*** Opening of PROVIDED TEXT ***

Souled-Out

| 17 Feb 2015 | 01:54

    Public Enemy's 1988 album It Takes a Nation of Millions to Hold Us Back was conducted into the academic canon in a conference last weekend at New York University's Clive Davis Department of Recorded Music. That good idea was ruined when a panel titled "Critics Weigh In" (I participated) was attacked by a bozo from The Source magazine. Griping that no "real people" were given the chance to speak, he pandered to NYU students and hip-hop heads who feel pop culture is theirs alone.

    Hip-hop's biggest drawback is the arrogant entitlement that derives from a misunderstanding of PE's breakthrough. To hear Nation of Millions again is to rediscover youthful brashness, optimism, ingenuity and, above all, naive certainty about the world. Those things are the album's essence-both for thrill and ill.

    It's inexact to say that the world of 1988 had never heard anything like Nation of Millions before. Even at the time, it most reminded me of Never Mind the Bollocks Here's the Sex Pistols. PE had the same effrontery as British punk-not to mention a title that was unwieldy yet lyrical, just like the Smiths. What PE gave America was a dynamized, estheticized version of black teenage impudence. Using terms like "sex for profit," PE spoke up for the disenfranchised youth with intelligence and purpose. PE took out a franchise on politics and intellection and made an irrefutable connection between black pop and modernist pop art.

    Chuck D may have been rebelling in memory of the Black Panthers, but anyone with a wide-ranging record collection recognized that his nerviness was much more akin to the privilege of middle-class white rock 'n' roll. You didn't only hear James Brown and Isaac Hayes on the album but David Bowie, Tom Jones, Yoko Ono and Sonny Bono.

*** Close of PROVIDED TEXT ***
*** Opening of INFORMATION SUPPLIED ***

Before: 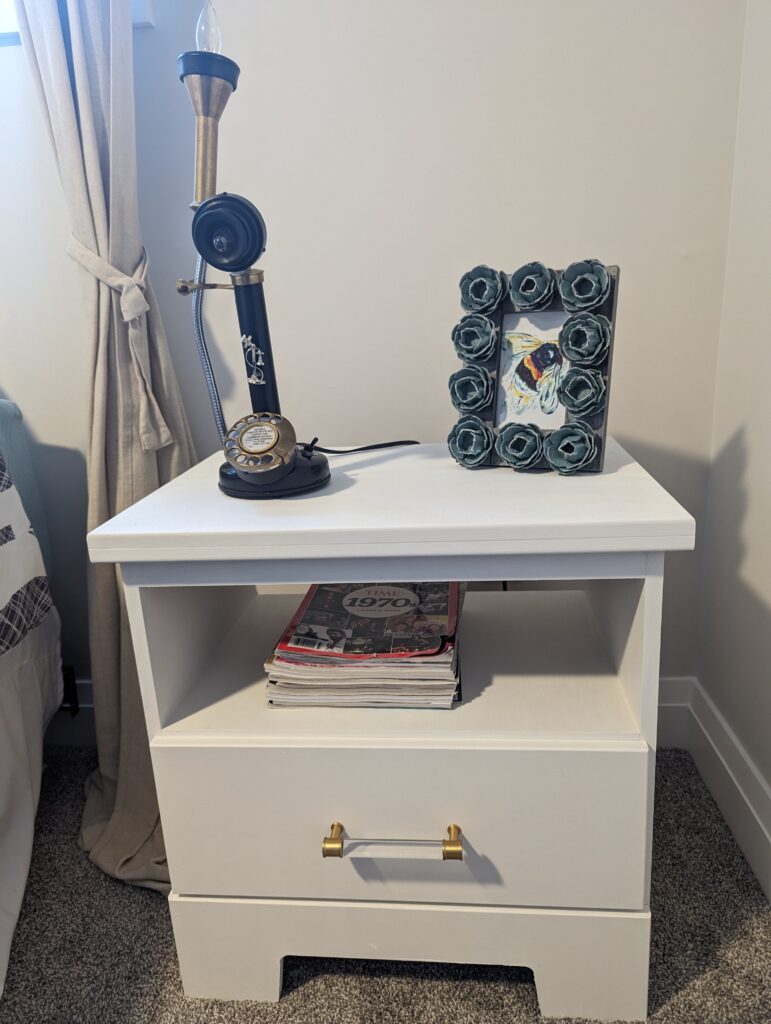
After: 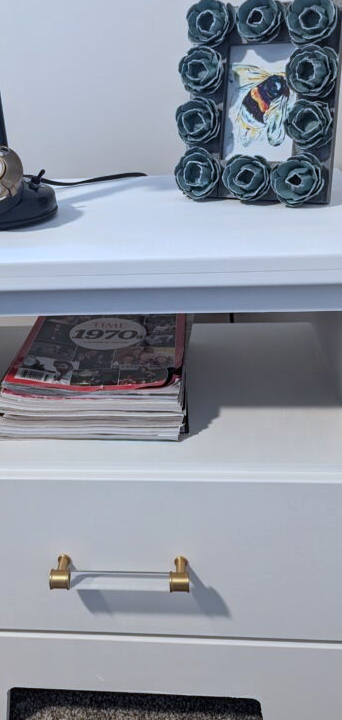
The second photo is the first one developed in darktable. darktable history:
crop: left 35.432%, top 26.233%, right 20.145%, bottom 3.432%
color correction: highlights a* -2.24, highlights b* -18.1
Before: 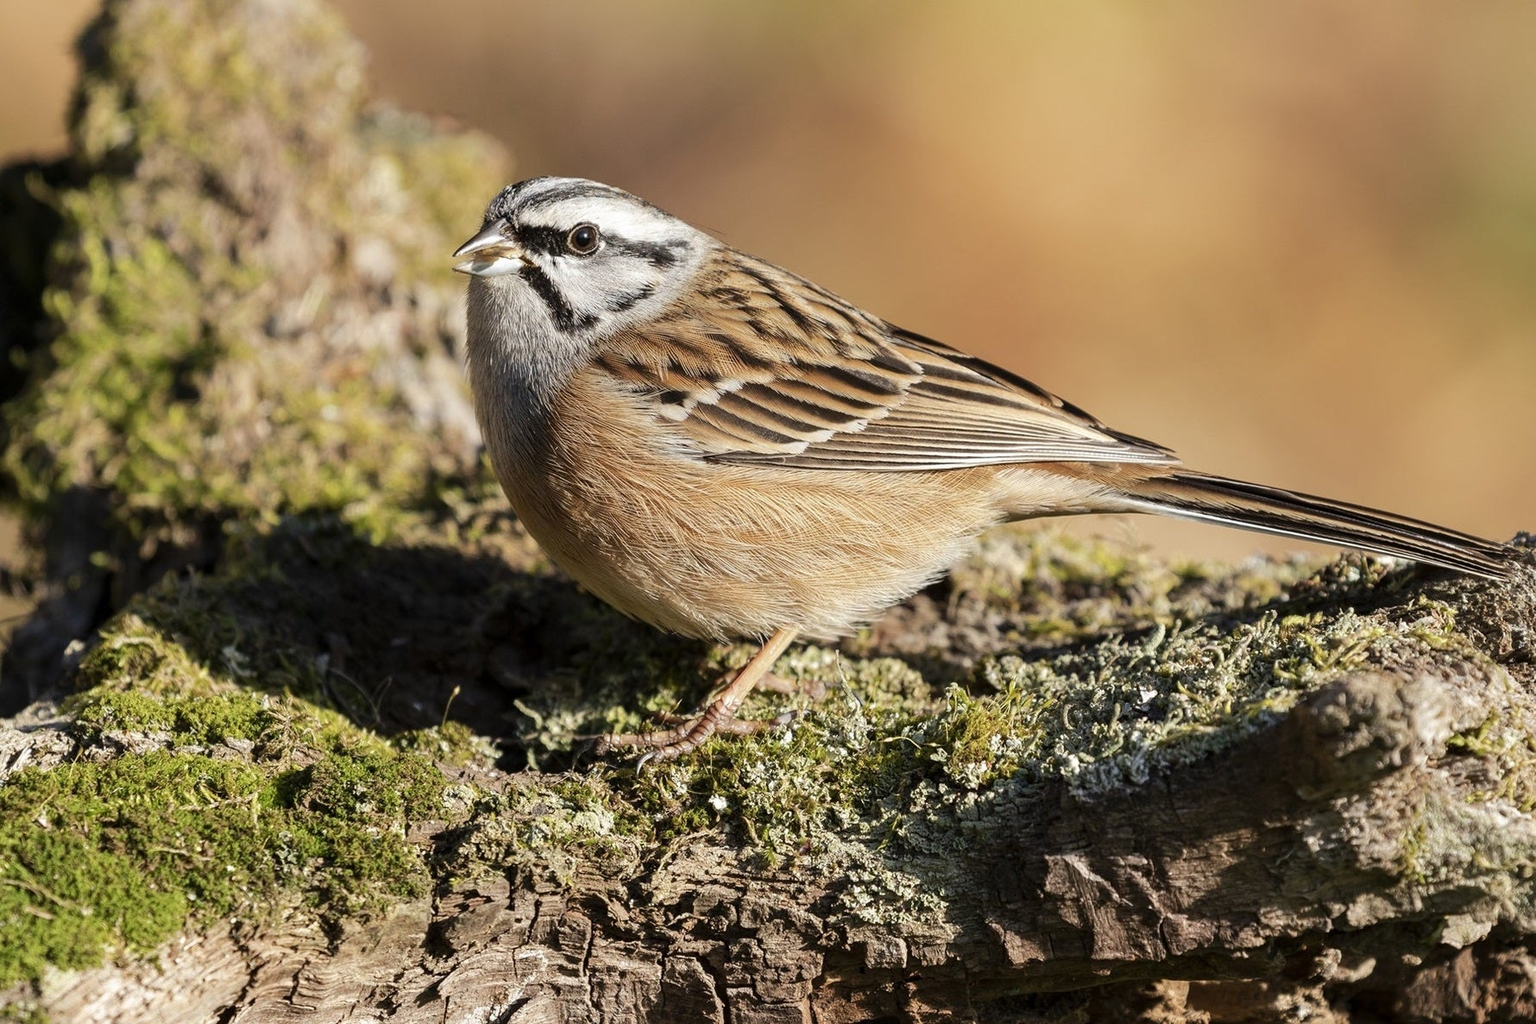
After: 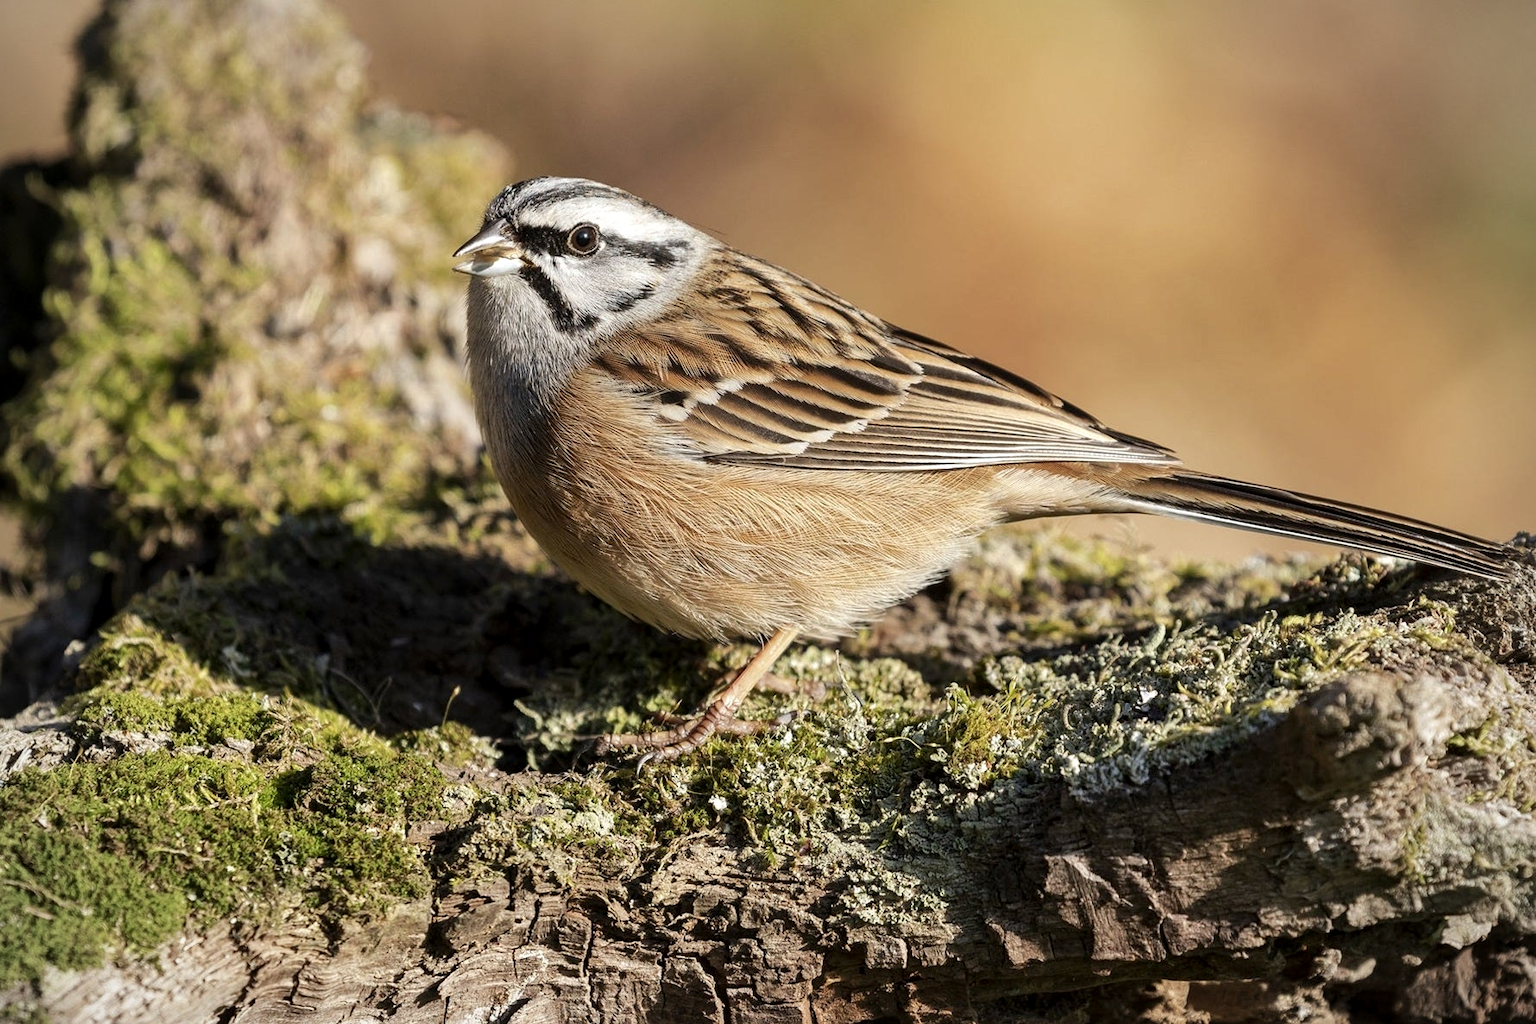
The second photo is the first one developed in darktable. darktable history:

*** Close of INFORMATION SUPPLIED ***

- ACTIVITY LIST:
- a) In the Public Enemy piece, which department hosted the conference on the 1988 album?
- b) Please transcribe the part of the Public Enemy piece that opens with the words containing "Public Enemy's 1988" and closes with "thrill and ill.".

- TASK-BY-TASK SOLUTIONS:
- a) New York University's Clive Davis Department of Recorded Music.

- b)
Public Enemy's 1988 album It Takes a Nation of Millions to Hold Us Back was conducted into the academic canon in a conference last weekend at New York University's Clive Davis Department of Recorded Music. That good idea was ruined when a panel titled "Critics Weigh In" (I participated) was attacked by a bozo from The Source magazine. Griping that no "real people" were given the chance to speak, he pandered to NYU students and hip-hop heads who feel pop culture is theirs alone.

    Hip-hop's biggest drawback is the arrogant entitlement that derives from a misunderstanding of PE's breakthrough. To hear Nation of Millions again is to rediscover youthful brashness, optimism, ingenuity and, above all, naive certainty about the world. Those things are the album's essence-both for thrill and ill.